いまや毎年“恒例”となったハロウィン、今年も渋谷は厳戒態勢でしょう。仮装した日本の若者だけでなく、コロナ以後急激に増えたインバウンドの外国人たちも多数見物に集まるからです。何しろ、大のおとながハロウィンで騒ぐのは、欧米人から見ればとても珍しい光景です。
僕はかつてカナダの亜北極圏で、文字通り街を挙げた厳戒態勢の中で行われるハロウィンを取材したことがあります。所はハドソン湾に面したチャーチル。人口1,000人足らずの小さな町ですが、古くは毛皮貿易から近代の穀物輸出まで、重要な港です。
しかし、問題はこの町がホッキョクグマの移動ルートの上にあること。このところ日本各地で騒動を巻き起こしているツキノワグマやヒグマが食肉目でありながら、実は食べ物の大半が植物食なのに対し、ホッキョクグマはほぼ100%肉食。大きなものは体重800kgにも達する地上最大のプレデターです。冬の間クマたちは湾の氷の上で海獣類を狩って暮らします。ところが、春に氷が解けてしまうと陸に上がらざるを得ず、それから約半年間、ほとんど何も食べられません。その腹を空かせた数百頭の捕食動物が、秋になるとチャーチル近郊の岬に集まってきます。そこが、湾の沿岸で一番早く凍結するからです。移動中のクマは度々町中に侵入し、空砲で追い払われますが、駆除されることはありません。

チャーチル近郊の岬に集結したホッキョクグマたち
当然のことながら、この町では子供の一人歩きは厳禁。娯楽施設が無い小さな町で、冬の間一日中室内に閉じ籠っていなければならない子供たちにとって、ハロウィンはほとんど唯一の楽しみです。この日ばかりは町の大人たちや警察、自然保護のレンジャーらが総出でパトロールし、子どもたちをクマから守ります。厳戒態勢の中、子どもたちはおばけや魔女など思い思いの仮装(ただしクマの仮装は、誤って撃たれる危険があるので禁止)をし、家々の戸口に立ち、“Trick or treat”(“いたずらか、もてなしか”=“ご馳走を出さないといたずらするぞ”の意)と叫んでお菓子をもらって歩きます。

カナダ・チャーチル ハロウィンの子どもたち
極北の町の冬は日が短く、暗くなった街路をかぼちゃの提灯片手に歩く小さな妖怪たちの姿には、ハロウィンの原点に還った様な錯覚を覚えます。

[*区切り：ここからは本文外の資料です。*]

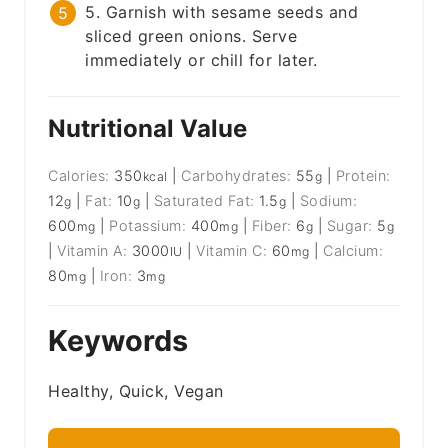
5. Garnish with sesame seeds and
sliced green onions. Serve
immediately or chill for later.
Nutritional Value
Calories:
350
|
Carbohydrates:
55
|
Protein:
kcal
g
12
|
Fat:
10
|
Saturated Fat:
1.5
|
Sodium:
g
g
g
600
|
Potassium:
400
|
Fiber:
6
|
Sugar:
5
mg
mg
g
g
|
Vitamin A:
3000
|
Vitamin C:
60
|
Calcium:
IU
mg
80
|
Iron:
3
mg
mg
Keywords
Healthy, Quick, Vegan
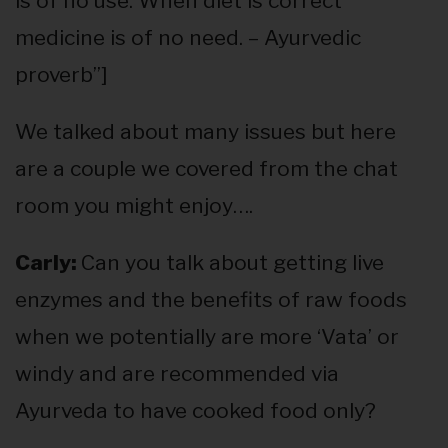
is of no use. When diet is correct
medicine is of no need. – Ayurvedic
proverb”]
We talked about many issues but here
are a couple we covered from the chat
room you might enjoy….
Carly:
Can you talk about getting live
enzymes and the benefits of raw foods
when we potentially are more ‘Vata’ or
windy and are recommended via
Ayurveda to have cooked food only?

レイ・ブラッドベリのファンタジー小説「ハロウィーンがやってきた」は、8人の少年たちが、時空を超え、古代エジプトの死者の都や、ケルトのドルイド教、メキシコの死者の日などを旅し、死や幽霊、呪いなどの恐怖が文明の形成に強く影響した様を目の当たりにします。そしてその根底にあるのが、夜の闇への怖れ。沈んだ太陽は明日再び昇ってくるだろうか?秋が深まり、日に日に衰えていく太陽に、古代の人々は不安を募らせたことでしょう。
しかし、現代文明はそうした怖れをことごとく追放してしまいました。
“地球の上に朝がくる その裏側は夜だろう”と、川田義雄とミルクブラザーズが能天気に歌えるようになるのは、コペルニクスの地動説以後の事なのです。
けれども、ある特別な日だけ「夜と夜明け、春と秋、生まれることと死ぬこと」を考える習慣が残ります。それがハロウィンです。
ハロウィンの夜、闇の中から蘇ったおばけたちの訪問を受けた時、あなたは、“いたずらか、もてなしか”、どちらを選びます?